Vietnam Manufacturing PMI
The S&P Global Vietnam Manufacturing Purchasing Managers’ Index measures the performance of the manufacturing sector and is derived from a survey of 400 manufacturing companies. The Index is based on five individual indexes with the following weights: New Orders (30 percent), Output (25 percent), Employment (20 percent), Suppliers’ Delivery Times (15 percent) and Stock of Items Purchased (10 percent), with the Delivery Times index inverted so that it moves in a comparable direction. A reading above 50 indicates an expansion of the manufacturing sector compared to the previous month; below 50 represents a contraction; while 50 indicates no change.

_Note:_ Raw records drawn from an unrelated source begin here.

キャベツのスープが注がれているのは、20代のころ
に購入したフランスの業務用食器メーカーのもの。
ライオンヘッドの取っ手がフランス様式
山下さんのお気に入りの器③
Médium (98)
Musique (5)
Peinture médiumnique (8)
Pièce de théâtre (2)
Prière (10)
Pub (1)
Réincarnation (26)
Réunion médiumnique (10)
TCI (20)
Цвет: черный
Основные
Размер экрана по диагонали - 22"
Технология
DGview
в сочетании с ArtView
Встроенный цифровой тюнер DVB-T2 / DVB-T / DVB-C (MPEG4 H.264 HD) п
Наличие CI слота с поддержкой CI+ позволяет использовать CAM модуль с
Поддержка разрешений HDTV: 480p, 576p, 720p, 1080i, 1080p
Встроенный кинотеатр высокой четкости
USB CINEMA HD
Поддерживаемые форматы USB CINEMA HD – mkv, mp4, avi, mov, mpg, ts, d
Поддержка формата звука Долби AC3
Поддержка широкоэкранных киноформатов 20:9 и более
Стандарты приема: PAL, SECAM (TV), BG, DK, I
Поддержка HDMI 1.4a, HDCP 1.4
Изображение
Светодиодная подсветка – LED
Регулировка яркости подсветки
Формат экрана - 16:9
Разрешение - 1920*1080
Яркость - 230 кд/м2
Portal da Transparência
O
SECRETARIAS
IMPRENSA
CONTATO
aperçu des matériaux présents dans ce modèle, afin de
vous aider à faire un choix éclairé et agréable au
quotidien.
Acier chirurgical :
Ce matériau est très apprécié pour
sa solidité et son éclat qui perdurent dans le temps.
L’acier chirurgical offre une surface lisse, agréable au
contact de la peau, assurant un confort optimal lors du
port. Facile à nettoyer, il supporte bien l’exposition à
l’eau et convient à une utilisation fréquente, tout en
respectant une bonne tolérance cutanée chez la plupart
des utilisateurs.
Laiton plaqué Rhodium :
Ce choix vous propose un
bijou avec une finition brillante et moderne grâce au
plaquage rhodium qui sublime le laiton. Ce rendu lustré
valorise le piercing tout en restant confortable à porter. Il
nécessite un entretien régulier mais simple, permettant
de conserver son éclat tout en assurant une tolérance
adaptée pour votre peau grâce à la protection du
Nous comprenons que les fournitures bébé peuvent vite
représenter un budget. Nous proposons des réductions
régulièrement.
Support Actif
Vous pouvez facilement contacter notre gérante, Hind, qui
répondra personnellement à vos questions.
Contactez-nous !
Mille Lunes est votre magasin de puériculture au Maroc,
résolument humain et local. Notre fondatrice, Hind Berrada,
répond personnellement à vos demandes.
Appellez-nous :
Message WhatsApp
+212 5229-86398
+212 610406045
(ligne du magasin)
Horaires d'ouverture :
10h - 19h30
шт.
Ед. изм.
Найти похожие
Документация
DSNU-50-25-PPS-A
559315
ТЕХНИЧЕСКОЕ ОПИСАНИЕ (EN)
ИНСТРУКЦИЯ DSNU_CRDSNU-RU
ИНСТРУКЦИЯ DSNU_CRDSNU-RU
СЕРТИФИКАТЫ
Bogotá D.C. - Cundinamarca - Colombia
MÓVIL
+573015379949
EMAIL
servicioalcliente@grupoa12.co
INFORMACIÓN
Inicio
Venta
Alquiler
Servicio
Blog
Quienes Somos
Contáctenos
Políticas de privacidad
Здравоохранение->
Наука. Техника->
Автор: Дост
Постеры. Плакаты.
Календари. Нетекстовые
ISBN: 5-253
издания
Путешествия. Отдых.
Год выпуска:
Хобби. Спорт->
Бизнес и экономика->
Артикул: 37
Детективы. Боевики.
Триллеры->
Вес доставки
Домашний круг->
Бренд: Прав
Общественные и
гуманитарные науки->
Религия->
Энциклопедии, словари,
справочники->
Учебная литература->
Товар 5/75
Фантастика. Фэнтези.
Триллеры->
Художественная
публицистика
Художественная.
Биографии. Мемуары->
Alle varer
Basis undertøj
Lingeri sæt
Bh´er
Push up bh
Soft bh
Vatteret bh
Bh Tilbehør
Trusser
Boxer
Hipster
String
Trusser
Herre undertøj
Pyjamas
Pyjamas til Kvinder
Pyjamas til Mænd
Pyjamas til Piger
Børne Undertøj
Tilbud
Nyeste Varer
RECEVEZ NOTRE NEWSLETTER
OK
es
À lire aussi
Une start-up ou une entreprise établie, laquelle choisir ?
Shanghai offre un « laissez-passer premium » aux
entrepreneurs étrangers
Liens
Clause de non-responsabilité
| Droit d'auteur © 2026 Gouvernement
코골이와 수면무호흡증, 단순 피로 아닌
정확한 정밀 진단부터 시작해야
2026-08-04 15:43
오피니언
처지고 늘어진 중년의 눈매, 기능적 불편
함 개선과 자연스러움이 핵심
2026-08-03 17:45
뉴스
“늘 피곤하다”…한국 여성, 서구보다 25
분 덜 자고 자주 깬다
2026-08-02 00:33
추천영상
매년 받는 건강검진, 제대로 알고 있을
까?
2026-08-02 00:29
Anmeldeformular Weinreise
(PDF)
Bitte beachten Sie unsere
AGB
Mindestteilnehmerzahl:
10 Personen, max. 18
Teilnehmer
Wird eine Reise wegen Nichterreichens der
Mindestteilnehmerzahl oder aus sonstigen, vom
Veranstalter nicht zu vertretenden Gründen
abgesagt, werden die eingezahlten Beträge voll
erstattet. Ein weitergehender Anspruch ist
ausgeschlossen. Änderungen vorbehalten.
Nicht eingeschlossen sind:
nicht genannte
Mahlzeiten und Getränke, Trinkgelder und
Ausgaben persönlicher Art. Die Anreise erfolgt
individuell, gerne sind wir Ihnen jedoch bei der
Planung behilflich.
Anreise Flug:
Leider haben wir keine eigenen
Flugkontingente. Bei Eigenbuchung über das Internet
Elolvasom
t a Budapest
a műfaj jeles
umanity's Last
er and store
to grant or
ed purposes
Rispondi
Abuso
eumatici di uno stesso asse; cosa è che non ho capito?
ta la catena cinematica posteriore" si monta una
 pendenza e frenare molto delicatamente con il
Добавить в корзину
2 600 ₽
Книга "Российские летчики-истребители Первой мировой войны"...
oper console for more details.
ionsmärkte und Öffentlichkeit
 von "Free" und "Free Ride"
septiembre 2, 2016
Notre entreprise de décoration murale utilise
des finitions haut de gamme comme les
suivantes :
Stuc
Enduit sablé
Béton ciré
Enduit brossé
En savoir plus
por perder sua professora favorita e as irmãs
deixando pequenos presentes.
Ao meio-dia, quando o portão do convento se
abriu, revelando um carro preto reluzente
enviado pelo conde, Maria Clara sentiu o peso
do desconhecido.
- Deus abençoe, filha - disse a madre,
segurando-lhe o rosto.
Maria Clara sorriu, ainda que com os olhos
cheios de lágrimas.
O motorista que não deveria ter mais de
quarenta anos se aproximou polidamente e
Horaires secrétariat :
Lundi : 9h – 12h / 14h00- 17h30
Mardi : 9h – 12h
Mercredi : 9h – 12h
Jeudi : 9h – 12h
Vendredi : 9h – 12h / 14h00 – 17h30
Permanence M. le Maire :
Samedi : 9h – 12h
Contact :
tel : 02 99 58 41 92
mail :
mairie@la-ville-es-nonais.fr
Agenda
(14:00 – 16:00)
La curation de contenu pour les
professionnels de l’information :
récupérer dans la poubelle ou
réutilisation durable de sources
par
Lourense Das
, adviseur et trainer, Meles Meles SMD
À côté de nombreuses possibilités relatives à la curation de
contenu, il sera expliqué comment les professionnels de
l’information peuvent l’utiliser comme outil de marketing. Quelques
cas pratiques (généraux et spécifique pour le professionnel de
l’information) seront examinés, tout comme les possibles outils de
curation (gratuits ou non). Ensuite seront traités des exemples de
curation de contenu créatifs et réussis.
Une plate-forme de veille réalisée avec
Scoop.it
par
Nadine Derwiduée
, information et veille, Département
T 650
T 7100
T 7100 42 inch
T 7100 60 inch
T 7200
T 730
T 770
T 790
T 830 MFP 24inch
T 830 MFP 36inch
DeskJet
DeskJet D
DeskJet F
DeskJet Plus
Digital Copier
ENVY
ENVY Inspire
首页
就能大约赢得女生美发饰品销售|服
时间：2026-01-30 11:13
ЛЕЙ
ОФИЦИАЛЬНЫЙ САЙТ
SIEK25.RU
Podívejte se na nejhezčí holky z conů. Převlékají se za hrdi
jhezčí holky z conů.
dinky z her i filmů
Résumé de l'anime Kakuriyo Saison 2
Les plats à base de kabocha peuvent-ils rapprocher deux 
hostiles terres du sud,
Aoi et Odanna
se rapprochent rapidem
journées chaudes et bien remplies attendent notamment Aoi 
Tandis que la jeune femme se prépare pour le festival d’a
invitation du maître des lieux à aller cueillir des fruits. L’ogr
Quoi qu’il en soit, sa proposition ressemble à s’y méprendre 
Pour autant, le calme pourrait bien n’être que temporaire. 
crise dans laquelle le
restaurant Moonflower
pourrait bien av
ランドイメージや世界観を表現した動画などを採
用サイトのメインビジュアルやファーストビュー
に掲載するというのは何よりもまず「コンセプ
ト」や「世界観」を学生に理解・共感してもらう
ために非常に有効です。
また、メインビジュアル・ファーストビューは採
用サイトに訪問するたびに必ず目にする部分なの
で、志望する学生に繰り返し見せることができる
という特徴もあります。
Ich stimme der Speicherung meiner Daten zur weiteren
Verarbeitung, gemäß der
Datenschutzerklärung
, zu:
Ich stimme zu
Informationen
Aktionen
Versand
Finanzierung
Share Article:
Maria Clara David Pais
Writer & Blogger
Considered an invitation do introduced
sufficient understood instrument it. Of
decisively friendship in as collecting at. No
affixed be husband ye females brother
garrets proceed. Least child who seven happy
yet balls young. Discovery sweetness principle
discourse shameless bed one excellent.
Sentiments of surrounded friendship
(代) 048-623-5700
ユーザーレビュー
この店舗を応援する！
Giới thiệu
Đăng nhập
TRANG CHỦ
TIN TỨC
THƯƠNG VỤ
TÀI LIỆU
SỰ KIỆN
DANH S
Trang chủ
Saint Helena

This is only a limited sample of PMI headline data displayed on the Customer’s service, under licence from S&P Global. Full historic PMI headline data and all other PMI sub-index data and histories are available on subscription from S&P Global. Contact economics@spglobal.com for more details.

News Stream
Vietnam Manufacturing Growth Remains Solid in June
The S&P Global Vietnam Manufacturing PMI eased to 51.8 in June 2026 from a three-month high of 52.8 in May but remained above the 50 threshold, marking a twelfth consecutive month of improving business conditions. New orders rose for a second straight month, while export sales also expanded despite a slower pace of growth. Manufacturing output rose for a fourteenth consecutive month and accelerated to its fastest pace since February, prompting firms to increase purchasing activity for a second month. However, input inventories fell at the sharpest rate in a year as supply-chain disruptions and import challenges persisted, although supplier delivery delays eased to a four-month low. Input cost inflation slowed to its weakest since the start of the year, with output price inflation also easing to a six-month low. Employment declined for a fourth straight month, while business confidence strengthened to a four-month high, though optimism remained below pre-Middle East conflict levels.
2026-07-01
Vietnam Manufacturing Sector at 3-Month High
The S&P Global Vietnam Manufacturing PMI jumped to 52.8 in May 2026, picking up from a seven-month low of 50.5 in the previous month. It marked the highest reading since February, mainly due to a renewed increase in new orders, which expanded at the fastest pace in three months as customers built precautionary inventories amid concerns over a prolonged conflict in the Middle East. The recovery in demand was accompanied by a thirteenth consecutive month of output growth, with production expanding at the quickest pace since February. Meanwhile, input cost inflation quickened to its highest level since April 2011, driven mainly by higher fuel, oil, and transportation expenses. In response, output price inflation was among the strongest seen in the past fifteen years, although the pace of increase eased slightly from April. Looking ahead, business confidence remained relatively subdued, as firms remained wary of the potential long-term repercussions of the conflict in the Middle East.
2026-06-01
Vietnam Manufacturing PMI Slows to 7-Month Low
The S&P Global Vietnam Manufacturing PMI fell to 50.5 in April 2026 from 51.2 in the previous month, marking the lowest reading since September 2025. Output extended its expansion for a twelfth consecutive month, but growth slowed to its slowest rate since June 2025. Moreover, new orders contracted for the first time in eight months, with new export sales falling more sharply as elevated transportation costs weighed on international sales. The subdued demand was largely attributed to intensifying inflationary pressures, driven by rising fuel and oil prices, persistent supply chain disruptions, and heightened market uncertainty linked to the Middle East conflict. Input prices rose at their fastest pace in fifteen years, while output costs quickened to its steepest rise since April 2011. Finally, sentiment slipped to a seven-month low and fell below the long-term average, as firms expressed growing concern over the economic fallout from geopolitical instability.